Exercise instructions
Only an exact copy of the listing below will do.

::::

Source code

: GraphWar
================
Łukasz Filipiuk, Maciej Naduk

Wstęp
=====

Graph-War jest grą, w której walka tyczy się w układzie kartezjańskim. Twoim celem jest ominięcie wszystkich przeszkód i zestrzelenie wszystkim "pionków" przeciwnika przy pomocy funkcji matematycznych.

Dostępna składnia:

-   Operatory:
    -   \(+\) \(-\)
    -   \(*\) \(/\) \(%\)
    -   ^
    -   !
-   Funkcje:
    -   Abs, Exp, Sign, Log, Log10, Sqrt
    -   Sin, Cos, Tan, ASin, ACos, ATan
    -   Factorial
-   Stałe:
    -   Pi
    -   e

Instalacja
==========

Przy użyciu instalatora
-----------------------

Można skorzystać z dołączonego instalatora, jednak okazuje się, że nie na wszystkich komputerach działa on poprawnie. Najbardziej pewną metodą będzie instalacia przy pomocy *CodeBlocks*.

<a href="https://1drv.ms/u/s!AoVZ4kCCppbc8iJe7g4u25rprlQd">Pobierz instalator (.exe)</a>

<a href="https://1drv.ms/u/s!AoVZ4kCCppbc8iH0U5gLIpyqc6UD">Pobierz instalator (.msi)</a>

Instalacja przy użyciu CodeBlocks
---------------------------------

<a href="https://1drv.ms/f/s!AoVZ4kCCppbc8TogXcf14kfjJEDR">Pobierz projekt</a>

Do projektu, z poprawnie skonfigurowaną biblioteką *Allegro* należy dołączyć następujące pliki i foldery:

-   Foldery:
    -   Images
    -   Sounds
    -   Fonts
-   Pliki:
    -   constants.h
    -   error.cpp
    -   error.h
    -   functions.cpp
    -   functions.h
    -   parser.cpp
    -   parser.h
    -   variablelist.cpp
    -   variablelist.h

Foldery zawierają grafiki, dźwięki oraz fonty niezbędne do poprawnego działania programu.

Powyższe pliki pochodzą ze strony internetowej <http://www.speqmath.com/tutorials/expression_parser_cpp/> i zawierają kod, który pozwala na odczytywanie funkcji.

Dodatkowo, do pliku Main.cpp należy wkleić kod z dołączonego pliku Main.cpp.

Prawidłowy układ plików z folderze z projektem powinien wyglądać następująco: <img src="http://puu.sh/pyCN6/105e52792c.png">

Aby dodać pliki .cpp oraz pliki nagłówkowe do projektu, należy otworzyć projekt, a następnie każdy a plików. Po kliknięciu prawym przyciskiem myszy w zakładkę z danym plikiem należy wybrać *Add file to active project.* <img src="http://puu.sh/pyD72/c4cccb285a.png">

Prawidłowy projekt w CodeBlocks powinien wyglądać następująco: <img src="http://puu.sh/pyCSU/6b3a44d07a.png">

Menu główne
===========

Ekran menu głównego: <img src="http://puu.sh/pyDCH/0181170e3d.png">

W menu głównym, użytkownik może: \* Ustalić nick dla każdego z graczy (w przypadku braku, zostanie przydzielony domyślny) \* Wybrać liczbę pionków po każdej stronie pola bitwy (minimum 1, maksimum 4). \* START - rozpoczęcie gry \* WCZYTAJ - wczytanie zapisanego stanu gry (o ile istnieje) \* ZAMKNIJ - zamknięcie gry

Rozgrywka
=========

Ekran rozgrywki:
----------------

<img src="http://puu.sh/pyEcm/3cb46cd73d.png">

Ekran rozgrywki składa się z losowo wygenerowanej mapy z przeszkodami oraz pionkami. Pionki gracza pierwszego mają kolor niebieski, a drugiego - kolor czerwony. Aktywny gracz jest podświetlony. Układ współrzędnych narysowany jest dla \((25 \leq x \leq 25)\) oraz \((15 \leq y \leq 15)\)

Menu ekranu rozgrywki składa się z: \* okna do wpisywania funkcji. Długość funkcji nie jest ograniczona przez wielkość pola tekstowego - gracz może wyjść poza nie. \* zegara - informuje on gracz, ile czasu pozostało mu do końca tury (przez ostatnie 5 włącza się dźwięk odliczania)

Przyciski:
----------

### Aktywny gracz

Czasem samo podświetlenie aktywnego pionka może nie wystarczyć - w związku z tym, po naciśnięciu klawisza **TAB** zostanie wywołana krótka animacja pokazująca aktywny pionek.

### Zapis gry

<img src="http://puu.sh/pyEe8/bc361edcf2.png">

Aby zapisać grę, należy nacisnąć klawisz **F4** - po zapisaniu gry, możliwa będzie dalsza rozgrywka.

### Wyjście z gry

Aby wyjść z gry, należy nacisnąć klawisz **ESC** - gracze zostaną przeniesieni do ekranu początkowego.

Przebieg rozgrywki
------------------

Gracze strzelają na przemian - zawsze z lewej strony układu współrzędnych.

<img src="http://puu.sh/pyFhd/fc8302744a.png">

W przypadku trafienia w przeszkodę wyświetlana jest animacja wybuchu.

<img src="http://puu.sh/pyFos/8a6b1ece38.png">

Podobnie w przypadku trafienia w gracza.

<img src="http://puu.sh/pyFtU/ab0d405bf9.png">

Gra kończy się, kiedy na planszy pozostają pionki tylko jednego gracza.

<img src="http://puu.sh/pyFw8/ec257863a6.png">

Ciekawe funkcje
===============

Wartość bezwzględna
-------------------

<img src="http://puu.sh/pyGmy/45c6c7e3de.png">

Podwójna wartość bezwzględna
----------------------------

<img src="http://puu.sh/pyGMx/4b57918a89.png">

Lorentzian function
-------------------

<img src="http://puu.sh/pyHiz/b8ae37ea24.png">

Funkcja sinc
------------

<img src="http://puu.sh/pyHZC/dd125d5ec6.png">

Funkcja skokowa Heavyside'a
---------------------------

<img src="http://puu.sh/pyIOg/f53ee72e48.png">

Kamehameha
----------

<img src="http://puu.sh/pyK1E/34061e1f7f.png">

::::

Task response
Source code

: GraphWar
================
Łukasz Filipiuk, Maciej Naduk

Wstęp
=====

Graph-War jest grą, w której walka tyczy się w układzie kartezjańskim. Twoim celem jest ominięcie wszystkich przeszkód i zestrzelenie wszystkim "pionków" przeciwnika przy pomocy funkcji matematycznych.

Dostępna składnia:

-   Operatory:
    -   \(+\) \(-\)
    -   \(*\) \(/\) \(%\)
    -   ^
    -   !
-   Funkcje:
    -   Abs, Exp, Sign, Log, Log10, Sqrt
    -   Sin, Cos, Tan, ASin, ACos, ATan
    -   Factorial
-   Stałe:
    -   Pi
    -   e

Instalacja
==========

Przy użyciu instalatora
-----------------------

Można skorzystać z dołączonego instalatora, jednak okazuje się, że nie na wszystkich komputerach działa on poprawnie. Najbardziej pewną metodą będzie instalacia przy pomocy *CodeBlocks*.

<a href="https://1drv.ms/u/s!AoVZ4kCCppbc8iJe7g4u25rprlQd">Pobierz instalator (.exe)</a>

<a href="https://1drv.ms/u/s!AoVZ4kCCppbc8iH0U5gLIpyqc6UD">Pobierz instalator (.msi)</a>

Instalacja przy użyciu CodeBlocks
---------------------------------

<a href="https://1drv.ms/f/s!AoVZ4kCCppbc8TogXcf14kfjJEDR">Pobierz projekt</a>

Do projektu, z poprawnie skonfigurowaną biblioteką *Allegro* należy dołączyć następujące pliki i foldery:

-   Foldery:
    -   Images
    -   Sounds
    -   Fonts
-   Pliki:
    -   constants.h
    -   error.cpp
    -   error.h
    -   functions.cpp
    -   functions.h
    -   parser.cpp
    -   parser.h
    -   variablelist.cpp
    -   variablelist.h

Foldery zawierają grafiki, dźwięki oraz fonty niezbędne do poprawnego działania programu.

Powyższe pliki pochodzą ze strony internetowej <http://www.speqmath.com/tutorials/expression_parser_cpp/> i zawierają kod, który pozwala na odczytywanie funkcji.

Dodatkowo, do pliku Main.cpp należy wkleić kod z dołączonego pliku Main.cpp.

Prawidłowy układ plików z folderze z projektem powinien wyglądać następująco: <img src="http://puu.sh/pyCN6/105e52792c.png">

Aby dodać pliki .cpp oraz pliki nagłówkowe do projektu, należy otworzyć projekt, a następnie każdy a plików. Po kliknięciu prawym przyciskiem myszy w zakładkę z danym plikiem należy wybrać *Add file to active project.* <img src="http://puu.sh/pyD72/c4cccb285a.png">

Prawidłowy projekt w CodeBlocks powinien wyglądać następująco: <img src="http://puu.sh/pyCSU/6b3a44d07a.png">

Menu główne
===========

Ekran menu głównego: <img src="http://puu.sh/pyDCH/0181170e3d.png">

W menu głównym, użytkownik może: \* Ustalić nick dla każdego z graczy (w przypadku braku, zostanie przydzielony domyślny) \* Wybrać liczbę pionków po każdej stronie pola bitwy (minimum 1, maksimum 4). \* START - rozpoczęcie gry \* WCZYTAJ - wczytanie zapisanego stanu gry (o ile istnieje) \* ZAMKNIJ - zamknięcie gry

Rozgrywka
=========

Ekran rozgrywki:
----------------

<img src="http://puu.sh/pyEcm/3cb46cd73d.png">

Ekran rozgrywki składa się z losowo wygenerowanej mapy z przeszkodami oraz pionkami. Pionki gracza pierwszego mają kolor niebieski, a drugiego - kolor czerwony. Aktywny gracz jest podświetlony. Układ współrzędnych narysowany jest dla \((25 \leq x \leq 25)\) oraz \((15 \leq y \leq 15)\)

Menu ekranu rozgrywki składa się z: \* okna do wpisywania funkcji. Długość funkcji nie jest ograniczona przez wielkość pola tekstowego - gracz może wyjść poza nie. \* zegara - informuje on gracz, ile czasu pozostało mu do końca tury (przez ostatnie 5 włącza się dźwięk odliczania)

Przyciski:
----------

### Aktywny gracz

Czasem samo podświetlenie aktywnego pionka może nie wystarczyć - w związku z tym, po naciśnięciu klawisza **TAB** zostanie wywołana krótka animacja pokazująca aktywny pionek.

### Zapis gry

<img src="http://puu.sh/pyEe8/bc361edcf2.png">

Aby zapisać grę, należy nacisnąć klawisz **F4** - po zapisaniu gry, możliwa będzie dalsza rozgrywka.

### Wyjście z gry

Aby wyjść z gry, należy nacisnąć klawisz **ESC** - gracze zostaną przeniesieni do ekranu początkowego.

Przebieg rozgrywki
------------------

Gracze strzelają na przemian - zawsze z lewej strony układu współrzędnych.

<img src="http://puu.sh/pyFhd/fc8302744a.png">

W przypadku trafienia w przeszkodę wyświetlana jest animacja wybuchu.

<img src="http://puu.sh/pyFos/8a6b1ece38.png">

Podobnie w przypadku trafienia w gracza.

<img src="http://puu.sh/pyFtU/ab0d405bf9.png">

Gra kończy się, kiedy na planszy pozostają pionki tylko jednego gracza.

<img src="http://puu.sh/pyFw8/ec257863a6.png">

Ciekawe funkcje
===============

Wartość bezwzględna
-------------------

<img src="http://puu.sh/pyGmy/45c6c7e3de.png">

Podwójna wartość bezwzględna
----------------------------

<img src="http://puu.sh/pyGMx/4b57918a89.png">

Lorentzian function
-------------------

<img src="http://puu.sh/pyHiz/b8ae37ea24.png">

Funkcja sinc
------------

<img src="http://puu.sh/pyHZC/dd125d5ec6.png">

Funkcja skokowa Heavyside'a
---------------------------

<img src="http://puu.sh/pyIOg/f53ee72e48.png">

Kamehameha
----------

<img src="http://puu.sh/pyK1E/34061e1f7f.png">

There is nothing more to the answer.